Filter the entries for the string "Panel". Copy each line that has it.

==== RECORDS FOR THE TASK ====

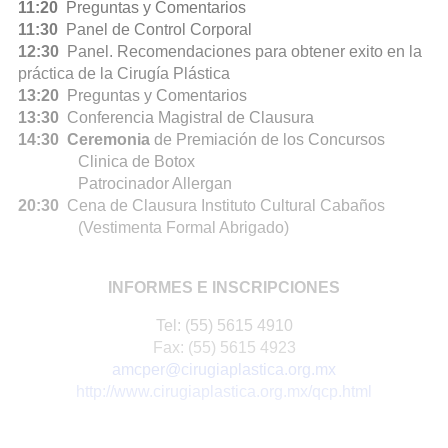
11:20
Preguntas y Comentarios
11:30
Panel de Control Corporal
12:30
Panel. Recomendaciones para obtener exito en la
práctica de la Cirugía Plástica
13:20
Preguntas y Comentarios
13:30
Conferencia Magistral de Clausura
14:30 Ceremonia
de Premiación de los Concursos
Clinica de Botox
Patrocinador Allergan
20:30
Cena de Clausura Instituto Cultural Cabaños
(Vestimenta Formal Abrigado)
INFORMES E INSCRIPCIONES
Tel: (55) 5615 4910
Fax: (55) 5615 4923
amcper@cirugiaplastica.org.mx
http://www.cirugiaplastica.org.mx/qcp.html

====

ANSWER:
Panel de Control Corporal
Panel. Recomendaciones para obtener exito en la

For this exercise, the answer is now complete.